**TASK TO COMPLETE:** The line with "728 reads • Jun 2025" marks the first line to copy, and the line with "یهودیان در تهران" marks the last. Transcribe that stretch of the data below exactly, without pictures.

= = = = = = =

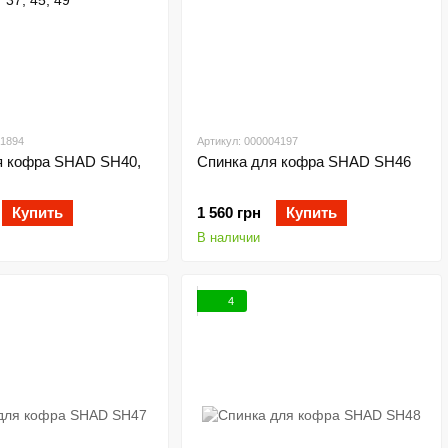
01894
Артикул: 000004197
я кофра SHAD SH40,
Спинка для кофра SHAD SH46
Купить
1 560 грн
Купить
В наличии
4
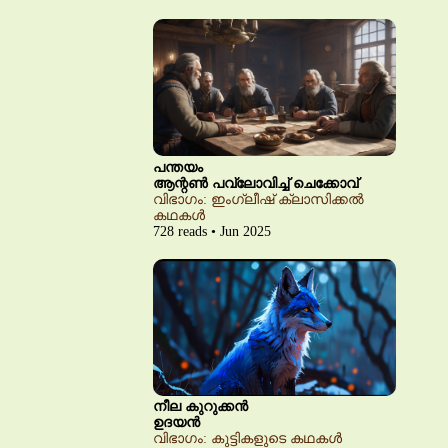
പന്തയം
ആന്റൺ പവ്‌ലോവിച്ച് ചെക്കോവ്
വിഭാഗം: ഇംഗ്ലീഷ് ക്ലാസിക്കൽ
കഥകൾ
728 reads • Jun 2025
നീല കുറുക്കൻ
ഉദയൻ
വിഭാഗം: കുട്ടികളുടെ കഥകൾ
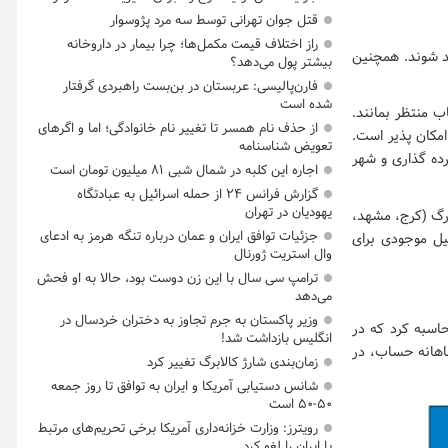
قتل جوان تهرانی توسط سه مرد پژوسوار
راز اختلاف قیمت مکمل‌ها؛ چرا بیمار در داروخانه
ز مزایای آن بهره مند شوند. همچنین
بیشتر پول می‌دهد؟
فارن‌پالیسی: عربستان در بن‌بست راهبردی گرفتار
شده است
۱ سال از تاریخ افتتاح حساب منتظر بمانند.
از حذف نام همسر تا تغییر نام خانوادگی؛ اما و اگرهای
امکان پذیر است.
تعویض شناسنامه
ده گذاری و شهر
اجاره این کلبه در شمال شبی ۸۱ میلیون تومان است
گزارش فرانس ۲۴ از حمله اسرائیل به عبادتگاه
یهودیان در تهران
زرگ (کرج، مشهد،
جزئیات توافق ایران و عمان درباره تنگه هرمز به ادعای
میل موجودی برای
وال استریت ژورنال
ترامپ سی سال با این زن دوست بود، حالا به او فحش
می‌دهد
وزیر پاکستان به جرم تجاوز به دختران خردسال در
اسبه کرد که در
انگلیس بازداشت شد!
ن و در صورت تکمیل ماهانه حساب، در
زمان‌بندی شارژ کالابرگ تغییر کرد
شانس دستیابی آمریکا و ایران به توافق تا روز جمعه
۵۰-۵۰ است
رویترز: وزارت خزانه‌داری آمریکا برخی تحریم‌های مرتبط
با ایران را لغو کرد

= = = = = = =

**SOLUTION:**
728 reads • Jun 2025
നീല കുറുക്കൻ
ഉദയൻ
വിഭാഗം: കുട്ടികളുടെ കഥകൾ
قتل جوان تهرانی توسط سه مرد پژوسوار
راز اختلاف قیمت مکمل‌ها؛ چرا بیمار در داروخانه
ز مزایای آن بهره مند شوند. همچنین
بیشتر پول می‌دهد؟
فارن‌پالیسی: عربستان در بن‌بست راهبردی گرفتار
شده است
۱ سال از تاریخ افتتاح حساب منتظر بمانند.
از حذف نام همسر تا تغییر نام خانوادگی؛ اما و اگرهای
امکان پذیر است.
تعویض شناسنامه
ده گذاری و شهر
اجاره این کلبه در شمال شبی ۸۱ میلیون تومان است
گزارش فرانس ۲۴ از حمله اسرائیل به عبادتگاه
یهودیان در تهران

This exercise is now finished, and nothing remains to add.